The role of work place experience prior to qualification is without a doubt an invaluable path on the road to qualification. Given the lack of availability of training contracts the general consensus is that is extremely important to gain good paralegal experience. The SRA have made this a clear route to qualification by the introduction of the Training for Tomorrow programme. This will now support the training route to qualification by meaning that paralegals with at least three years work experience, who have undertaken the LPC and the Professional Skills Course can apply to have their work experience taking into account instead of having to undertake the two year traditional training contract route.
Obtaining a paralegal position allows a budding solicitor to apply their learning and develop the attitudes, skills and understanding together with practical hands on experience and now this goes further to allowing a route to qualification.
I have recently been speaking with paralegals working for national firms in Yorkshire who have gained invaluable paralegal experience and given this are now taking advantage of the new Training for Tomorrow scheme in their route to qualification.

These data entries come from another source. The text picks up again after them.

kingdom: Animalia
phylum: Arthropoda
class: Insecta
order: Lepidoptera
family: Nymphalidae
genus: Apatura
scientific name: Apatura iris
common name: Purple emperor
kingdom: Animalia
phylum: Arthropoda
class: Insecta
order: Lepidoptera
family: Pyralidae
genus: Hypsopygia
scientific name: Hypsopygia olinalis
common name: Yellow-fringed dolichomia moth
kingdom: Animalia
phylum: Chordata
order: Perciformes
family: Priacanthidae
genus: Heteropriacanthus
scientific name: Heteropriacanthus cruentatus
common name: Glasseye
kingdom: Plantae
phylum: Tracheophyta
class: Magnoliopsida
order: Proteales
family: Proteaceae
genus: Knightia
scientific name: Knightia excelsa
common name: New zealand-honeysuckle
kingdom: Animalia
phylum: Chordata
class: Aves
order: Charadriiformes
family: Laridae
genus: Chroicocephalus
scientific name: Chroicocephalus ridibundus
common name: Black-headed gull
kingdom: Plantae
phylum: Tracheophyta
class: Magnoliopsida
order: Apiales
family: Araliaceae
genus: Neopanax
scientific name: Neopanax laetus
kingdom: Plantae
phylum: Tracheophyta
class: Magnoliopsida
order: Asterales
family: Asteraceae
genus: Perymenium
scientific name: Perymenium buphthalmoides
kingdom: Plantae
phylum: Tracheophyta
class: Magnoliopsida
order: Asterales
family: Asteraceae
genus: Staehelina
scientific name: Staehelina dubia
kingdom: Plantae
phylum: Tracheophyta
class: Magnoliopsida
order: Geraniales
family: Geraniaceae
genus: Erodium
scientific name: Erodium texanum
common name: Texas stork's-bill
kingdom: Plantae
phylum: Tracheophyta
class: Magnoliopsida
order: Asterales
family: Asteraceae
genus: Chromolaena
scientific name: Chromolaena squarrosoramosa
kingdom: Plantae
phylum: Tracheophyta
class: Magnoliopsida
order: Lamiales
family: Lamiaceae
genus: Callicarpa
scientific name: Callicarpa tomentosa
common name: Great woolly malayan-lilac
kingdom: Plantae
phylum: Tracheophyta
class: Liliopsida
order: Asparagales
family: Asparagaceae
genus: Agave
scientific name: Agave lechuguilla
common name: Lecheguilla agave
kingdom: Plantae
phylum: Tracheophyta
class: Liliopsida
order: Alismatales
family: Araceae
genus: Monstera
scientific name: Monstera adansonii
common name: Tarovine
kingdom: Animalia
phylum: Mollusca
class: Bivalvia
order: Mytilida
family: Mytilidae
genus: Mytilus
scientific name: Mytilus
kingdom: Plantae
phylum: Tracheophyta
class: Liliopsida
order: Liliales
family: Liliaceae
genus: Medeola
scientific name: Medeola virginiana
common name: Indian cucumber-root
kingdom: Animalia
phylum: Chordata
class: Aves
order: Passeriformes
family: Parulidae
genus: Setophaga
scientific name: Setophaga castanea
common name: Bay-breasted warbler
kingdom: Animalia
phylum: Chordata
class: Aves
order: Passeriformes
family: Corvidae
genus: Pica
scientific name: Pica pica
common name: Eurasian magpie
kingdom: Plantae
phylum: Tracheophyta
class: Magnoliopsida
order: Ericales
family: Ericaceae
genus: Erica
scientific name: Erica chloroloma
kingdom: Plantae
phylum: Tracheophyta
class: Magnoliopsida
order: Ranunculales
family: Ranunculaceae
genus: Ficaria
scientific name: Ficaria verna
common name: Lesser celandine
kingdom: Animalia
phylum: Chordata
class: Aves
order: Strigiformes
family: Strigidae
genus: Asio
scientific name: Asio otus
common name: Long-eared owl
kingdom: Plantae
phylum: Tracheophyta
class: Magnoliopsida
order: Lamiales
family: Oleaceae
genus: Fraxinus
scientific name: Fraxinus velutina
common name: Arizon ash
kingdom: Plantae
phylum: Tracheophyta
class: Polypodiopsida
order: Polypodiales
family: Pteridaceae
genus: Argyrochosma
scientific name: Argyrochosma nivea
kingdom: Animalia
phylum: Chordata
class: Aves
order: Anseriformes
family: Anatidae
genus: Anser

They have gained the necessary three year work experience, have completed the professional skills course and are getting ready to submit their applications to the SRA. Both are massive advocates of the scheme and are glad they have been able to utilise their paralegal experience rather than having to then undertaken two years in a training contract to enable them to qualify as a solicitor.
They have found the scheme fits in well with their work life, they keep logs of the work they undertake which is signed off by a supervising solicitor within the firm and the process does not impact on their daily work routine, rather it complements it and they know that they are getting one step closer to qualification in this way.